■ DATA SECTION:
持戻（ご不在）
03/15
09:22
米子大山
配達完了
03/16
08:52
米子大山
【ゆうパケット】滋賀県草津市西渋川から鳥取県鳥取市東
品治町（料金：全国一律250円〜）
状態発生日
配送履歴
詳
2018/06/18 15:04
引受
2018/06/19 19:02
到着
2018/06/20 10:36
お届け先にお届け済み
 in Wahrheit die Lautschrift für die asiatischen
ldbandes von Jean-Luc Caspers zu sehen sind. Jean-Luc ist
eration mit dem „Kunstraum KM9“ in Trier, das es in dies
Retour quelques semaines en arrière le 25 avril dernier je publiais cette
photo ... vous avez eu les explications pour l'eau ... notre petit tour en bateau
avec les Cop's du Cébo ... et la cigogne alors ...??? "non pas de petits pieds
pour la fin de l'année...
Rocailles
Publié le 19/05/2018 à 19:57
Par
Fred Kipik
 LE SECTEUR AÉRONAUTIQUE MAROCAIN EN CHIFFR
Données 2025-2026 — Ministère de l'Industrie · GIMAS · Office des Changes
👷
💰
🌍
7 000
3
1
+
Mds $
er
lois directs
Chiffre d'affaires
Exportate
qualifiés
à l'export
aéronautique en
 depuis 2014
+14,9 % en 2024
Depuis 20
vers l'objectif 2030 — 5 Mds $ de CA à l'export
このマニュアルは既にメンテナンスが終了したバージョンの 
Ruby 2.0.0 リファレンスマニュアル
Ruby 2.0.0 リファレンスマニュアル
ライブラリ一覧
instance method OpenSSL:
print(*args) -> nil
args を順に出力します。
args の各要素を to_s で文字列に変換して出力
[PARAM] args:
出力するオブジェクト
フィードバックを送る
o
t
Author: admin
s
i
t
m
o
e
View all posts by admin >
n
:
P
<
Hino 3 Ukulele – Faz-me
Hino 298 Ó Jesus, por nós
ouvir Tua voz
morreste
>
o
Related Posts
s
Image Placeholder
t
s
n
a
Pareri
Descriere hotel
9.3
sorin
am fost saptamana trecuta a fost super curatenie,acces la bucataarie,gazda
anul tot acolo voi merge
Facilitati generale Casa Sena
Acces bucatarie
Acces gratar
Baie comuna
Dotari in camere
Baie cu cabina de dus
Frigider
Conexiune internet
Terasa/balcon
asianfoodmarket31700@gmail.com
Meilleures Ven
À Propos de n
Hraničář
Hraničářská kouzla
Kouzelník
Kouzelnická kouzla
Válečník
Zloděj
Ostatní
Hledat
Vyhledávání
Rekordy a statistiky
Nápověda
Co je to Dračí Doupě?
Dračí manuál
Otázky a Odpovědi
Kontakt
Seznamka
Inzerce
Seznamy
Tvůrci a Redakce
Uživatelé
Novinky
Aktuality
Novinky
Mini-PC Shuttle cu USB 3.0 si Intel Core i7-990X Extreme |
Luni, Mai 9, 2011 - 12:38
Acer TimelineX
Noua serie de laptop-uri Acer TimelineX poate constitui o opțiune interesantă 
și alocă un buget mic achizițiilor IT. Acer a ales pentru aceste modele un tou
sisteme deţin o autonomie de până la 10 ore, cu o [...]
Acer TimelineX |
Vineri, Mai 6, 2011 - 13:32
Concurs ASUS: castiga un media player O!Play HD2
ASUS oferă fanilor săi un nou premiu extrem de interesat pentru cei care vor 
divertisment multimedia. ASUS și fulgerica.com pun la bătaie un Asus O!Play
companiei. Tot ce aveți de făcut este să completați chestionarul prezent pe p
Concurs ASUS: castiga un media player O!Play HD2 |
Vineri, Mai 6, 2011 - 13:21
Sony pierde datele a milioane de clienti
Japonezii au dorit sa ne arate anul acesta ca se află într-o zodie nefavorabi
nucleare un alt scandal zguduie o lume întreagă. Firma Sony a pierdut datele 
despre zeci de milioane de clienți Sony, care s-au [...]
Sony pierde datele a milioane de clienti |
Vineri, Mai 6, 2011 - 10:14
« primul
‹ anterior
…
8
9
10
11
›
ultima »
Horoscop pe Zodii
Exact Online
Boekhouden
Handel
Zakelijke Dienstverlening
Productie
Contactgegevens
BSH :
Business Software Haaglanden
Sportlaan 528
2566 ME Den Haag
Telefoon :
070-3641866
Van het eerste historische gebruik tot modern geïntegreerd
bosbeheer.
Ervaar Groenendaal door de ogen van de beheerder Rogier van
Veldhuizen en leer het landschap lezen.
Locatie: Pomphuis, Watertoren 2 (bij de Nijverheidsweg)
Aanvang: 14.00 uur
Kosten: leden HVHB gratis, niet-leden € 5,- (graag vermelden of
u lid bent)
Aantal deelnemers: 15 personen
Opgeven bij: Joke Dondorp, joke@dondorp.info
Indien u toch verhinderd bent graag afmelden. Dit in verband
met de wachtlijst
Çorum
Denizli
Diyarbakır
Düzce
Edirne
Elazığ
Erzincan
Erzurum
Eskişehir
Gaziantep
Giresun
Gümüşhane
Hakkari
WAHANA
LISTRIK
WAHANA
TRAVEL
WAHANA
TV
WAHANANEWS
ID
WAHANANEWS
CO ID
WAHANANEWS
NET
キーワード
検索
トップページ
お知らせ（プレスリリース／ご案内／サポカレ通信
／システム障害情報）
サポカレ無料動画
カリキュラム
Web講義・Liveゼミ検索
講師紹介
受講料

■ WORK TO COMPLETE:
Update all of the records by changing each "WAHANANEWS" to "WAHANAINFO" and leaving every other line unchanged.

■ RESULT FOR THIS TASK:
持戻（ご不在）
03/15
09:22
米子大山
配達完了
03/16
08:52
米子大山
【ゆうパケット】滋賀県草津市西渋川から鳥取県鳥取市東
品治町（料金：全国一律250円〜）
状態発生日
配送履歴
詳
2018/06/18 15:04
引受
2018/06/19 19:02
到着
2018/06/20 10:36
お届け先にお届け済み
 in Wahrheit die Lautschrift für die asiatischen
ldbandes von Jean-Luc Caspers zu sehen sind. Jean-Luc ist
eration mit dem „Kunstraum KM9“ in Trier, das es in dies
Retour quelques semaines en arrière le 25 avril dernier je publiais cette
photo ... vous avez eu les explications pour l'eau ... notre petit tour en bateau
avec les Cop's du Cébo ... et la cigogne alors ...??? "non pas de petits pieds
pour la fin de l'année...
Rocailles
Publié le 19/05/2018 à 19:57
Par
Fred Kipik
 LE SECTEUR AÉRONAUTIQUE MAROCAIN EN CHIFFR
Données 2025-2026 — Ministère de l'Industrie · GIMAS · Office des Changes
👷
💰
🌍
7 000
3
1
+
Mds $
er
lois directs
Chiffre d'affaires
Exportate
qualifiés
à l'export
aéronautique en
 depuis 2014
+14,9 % en 2024
Depuis 20
vers l'objectif 2030 — 5 Mds $ de CA à l'export
このマニュアルは既にメンテナンスが終了したバージョンの 
Ruby 2.0.0 リファレンスマニュアル
Ruby 2.0.0 リファレンスマニュアル
ライブラリ一覧
instance method OpenSSL:
print(*args) -> nil
args を順に出力します。
args の各要素を to_s で文字列に変換して出力
[PARAM] args:
出力するオブジェクト
フィードバックを送る
o
t
Author: admin
s
i
t
m
o
e
View all posts by admin >
n
:
P
<
Hino 3 Ukulele – Faz-me
Hino 298 Ó Jesus, por nós
ouvir Tua voz
morreste
>
o
Related Posts
s
Image Placeholder
t
s
n
a
Pareri
Descriere hotel
9.3
sorin
am fost saptamana trecuta a fost super curatenie,acces la bucataarie,gazda
anul tot acolo voi merge
Facilitati generale Casa Sena
Acces bucatarie
Acces gratar
Baie comuna
Dotari in camere
Baie cu cabina de dus
Frigider
Conexiune internet
Terasa/balcon
asianfoodmarket31700@gmail.com
Meilleures Ven
À Propos de n
Hraničář
Hraničářská kouzla
Kouzelník
Kouzelnická kouzla
Válečník
Zloděj
Ostatní
Hledat
Vyhledávání
Rekordy a statistiky
Nápověda
Co je to Dračí Doupě?
Dračí manuál
Otázky a Odpovědi
Kontakt
Seznamka
Inzerce
Seznamy
Tvůrci a Redakce
Uživatelé
Novinky
Aktuality
Novinky
Mini-PC Shuttle cu USB 3.0 si Intel Core i7-990X Extreme |
Luni, Mai 9, 2011 - 12:38
Acer TimelineX
Noua serie de laptop-uri Acer TimelineX poate constitui o opțiune interesantă 
și alocă un buget mic achizițiilor IT. Acer a ales pentru aceste modele un tou
sisteme deţin o autonomie de până la 10 ore, cu o [...]
Acer TimelineX |
Vineri, Mai 6, 2011 - 13:32
Concurs ASUS: castiga un media player O!Play HD2
ASUS oferă fanilor săi un nou premiu extrem de interesat pentru cei care vor 
divertisment multimedia. ASUS și fulgerica.com pun la bătaie un Asus O!Play
companiei. Tot ce aveți de făcut este să completați chestionarul prezent pe p
Concurs ASUS: castiga un media player O!Play HD2 |
Vineri, Mai 6, 2011 - 13:21
Sony pierde datele a milioane de clienti
Japonezii au dorit sa ne arate anul acesta ca se află într-o zodie nefavorabi
nucleare un alt scandal zguduie o lume întreagă. Firma Sony a pierdut datele 
despre zeci de milioane de clienți Sony, care s-au [...]
Sony pierde datele a milioane de clienti |
Vineri, Mai 6, 2011 - 10:14
« primul
‹ anterior
…
8
9
10
11
›
ultima »
Horoscop pe Zodii
Exact Online
Boekhouden
Handel
Zakelijke Dienstverlening
Productie
Contactgegevens
BSH :
Business Software Haaglanden
Sportlaan 528
2566 ME Den Haag
Telefoon :
070-3641866
Van het eerste historische gebruik tot modern geïntegreerd
bosbeheer.
Ervaar Groenendaal door de ogen van de beheerder Rogier van
Veldhuizen en leer het landschap lezen.
Locatie: Pomphuis, Watertoren 2 (bij de Nijverheidsweg)
Aanvang: 14.00 uur
Kosten: leden HVHB gratis, niet-leden € 5,- (graag vermelden of
u lid bent)
Aantal deelnemers: 15 personen
Opgeven bij: Joke Dondorp, joke@dondorp.info
Indien u toch verhinderd bent graag afmelden. Dit in verband
met de wachtlijst
Çorum
Denizli
Diyarbakır
Düzce
Edirne
Elazığ
Erzincan
Erzurum
Eskişehir
Gaziantep
Giresun
Gümüşhane
Hakkari
WAHANA
LISTRIK
WAHANA
TRAVEL
WAHANA
TV
WAHANAINFO
ID
WAHANAINFO
CO ID
WAHANAINFO
NET
キーワード
検索
トップページ
お知らせ（プレスリリース／ご案内／サポカレ通信
／システム障害情報）
サポカレ無料動画
カリキュラム
Web講義・Liveゼミ検索
講師紹介
受講料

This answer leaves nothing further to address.